Here is the uncomfortable truth that took me years to figure out. Being a chronic giver isn't actually that noble. It's often just fear dressed up as virtue. Constantly giving without boundaries isn't love.

It's often coming from fear. Fear of not being liked, fear of rejection, fear of someone thinking you're selfish. It's giving from an empty cup because you believe your worth is tied to how much you can do for others.

So many women think that saying "no" makes them awful humans. They've been programmed to think that self-care is selfish, that boundaries are mean, and that their needs should always come last. And where has that got them? Burnt out, resentful, and often surrounded by people who take their generosity for granted.

I love Marianne Williamson’s quote: “Sometimes love says no.”

It’s our beliefs that turn us into people pleasers - beliefs might have served you when you were seven years old and trying to keep the peace in a chaotic household. But they're not serving you now.

The best thing about beliefs is that you can change them. It's not easy but you can choose new beliefs. You're not stuck with the programming someone else installed in you. 

You can decide right now that your needs matter, that boundaries are healthy, and that you're worthy of love just for being you - not for what you can do for others.

When you become aware of the weight of responsibility that you are carrying for others you can feel incredibly heavy. It's unbelievable how much responsibility we carry for others. For their feelings, for their health, for their lives! 

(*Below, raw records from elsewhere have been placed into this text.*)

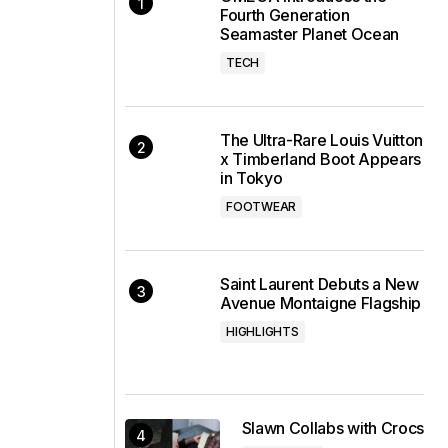
Fourth Generation
Seamaster Planet Ocean
TECH
The Ultra-Rare Louis Vuitton
x Timberland Boot Appears
in Tokyo
FOOTWEAR
Saint Laurent Debuts a New
Avenue Montaigne Flagship
HIGHLIGHTS
Slawn Collabs with Crocs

You are not responsible for your mother's disappointment when you can't visit every weekend. You are not responsible for your friend's sadness when you can't drop everything to listen to the same problem for the hundredth time. You are not responsible for your colleague's stress when you won't stay late to fix their mistakes.

Other people's emotions are their responsibility. Your emotions are yours. This doesn't make you heartless - it makes you healthy.

When you stop being everyone's emotional support system, something magical happens.

The people who were using you tend to drift away (see ya!!!!), and the people who genuinely care about you step up. Your relationships become more balanced, more authentic, more reciprocal.

You start to feel like yourself again. You remember what you actually like, what you actually want, what your dreams are. You stop being so bloody tired all the time. The beautiful irony: when you’re taking care of yourself, when you're giving from a place of genuine choice rather than obligation, your giving becomes more powerful. 

It becomes a gift rather than a transaction.

Taking back your personal power isn't about becoming selfish. It's about being self full.

Knowing that you matter. Your needs matter. Your dreams matter. Your energy matters. And until you start acting like these things are true, you're going to keep feeling exhausted, resentful, and invisible.

So here's your homework: this week, I want you to say NO to one thing you would normally say yes to out of obligation.

Notice how it feels.
Notice what comes up.
Notice that the world doesn't end. 

You've spent years giving your power away.
Now it's time to take it back.
Off you go - you’ve got some power to reclaim!